EXERCISE GOAL: Put the lines of the records below, from the line with "The value of" to the line with "How many slices are in this pie chart?", into a Markdown table with the columns Row and Line. Number each row, and leave out blank lines and pictures.

MATERIAL FOR THE TASK:
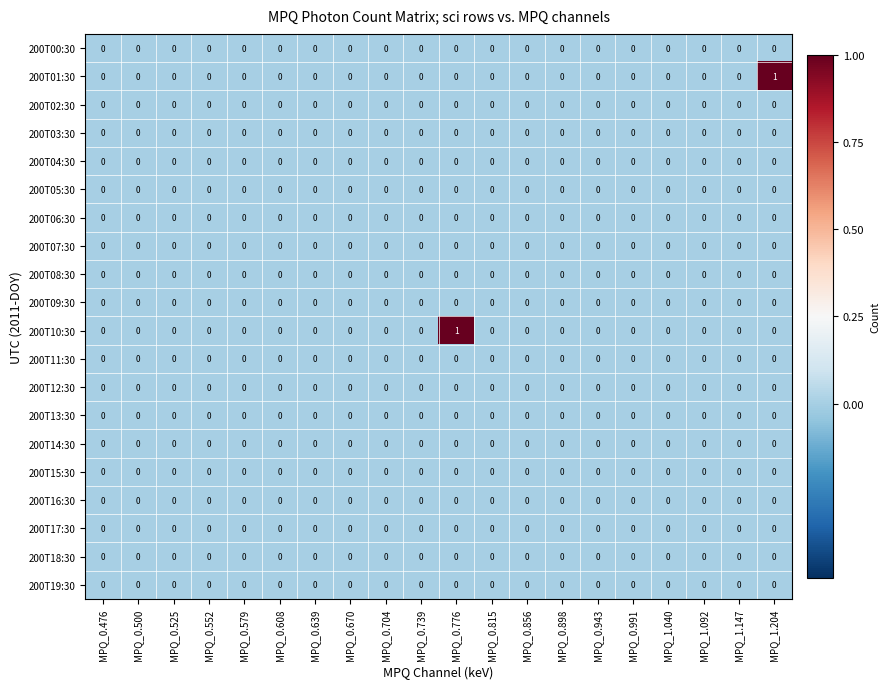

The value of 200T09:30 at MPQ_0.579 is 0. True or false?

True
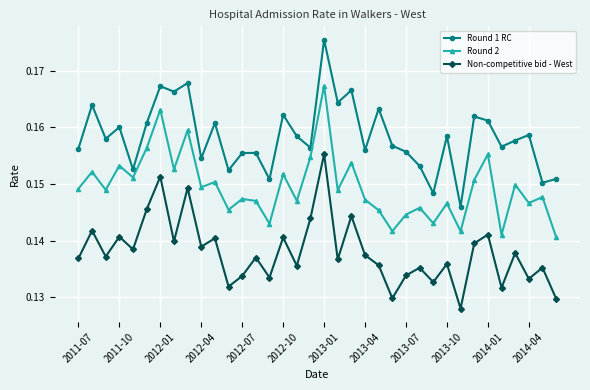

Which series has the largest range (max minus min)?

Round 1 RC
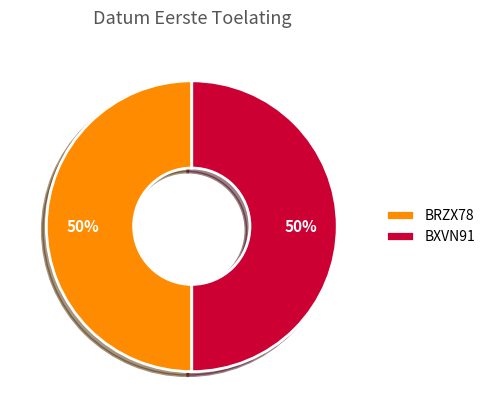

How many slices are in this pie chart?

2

...

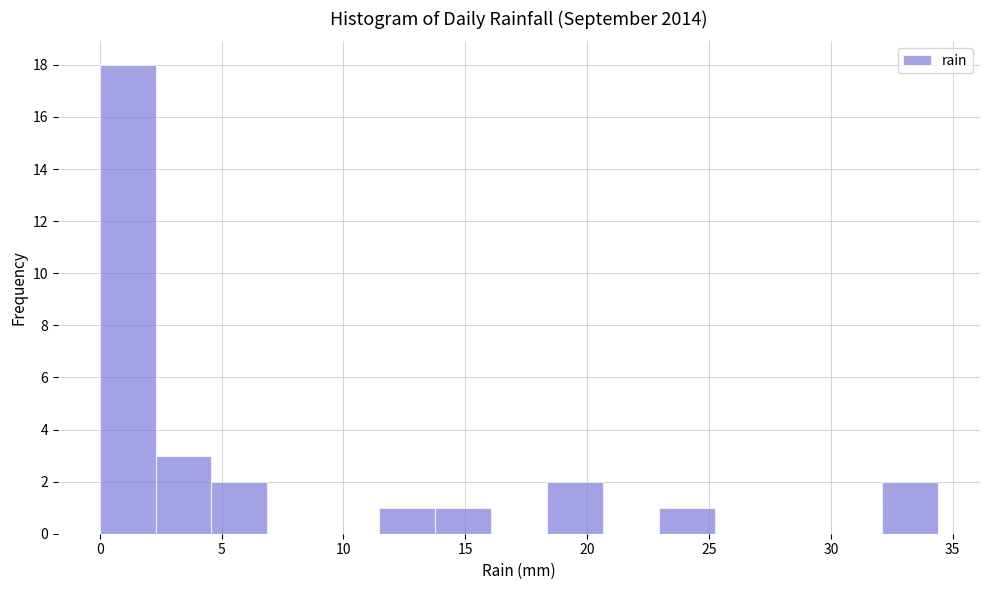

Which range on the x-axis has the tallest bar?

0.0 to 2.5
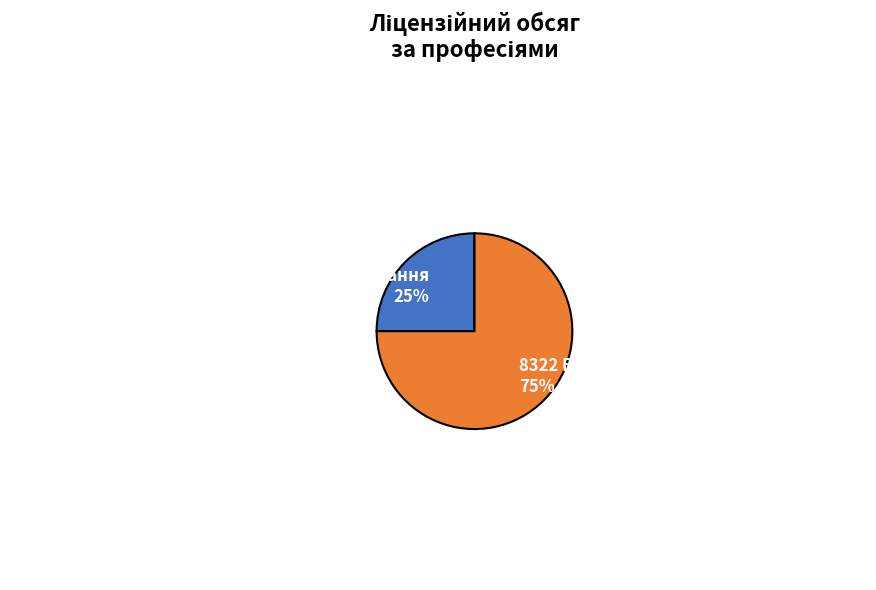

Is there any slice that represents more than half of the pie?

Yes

EXERCISE RESPONSE:
| Row | Line |
|---|---|
| 1 | The value of 200T09:30 at MPQ_0.579 is 0. True or false? |
| 2 | True |
| 3 | Which series has the largest range (max minus min)? |
| 4 | Round 1 RC |
| 5 | How many slices are in this pie chart? |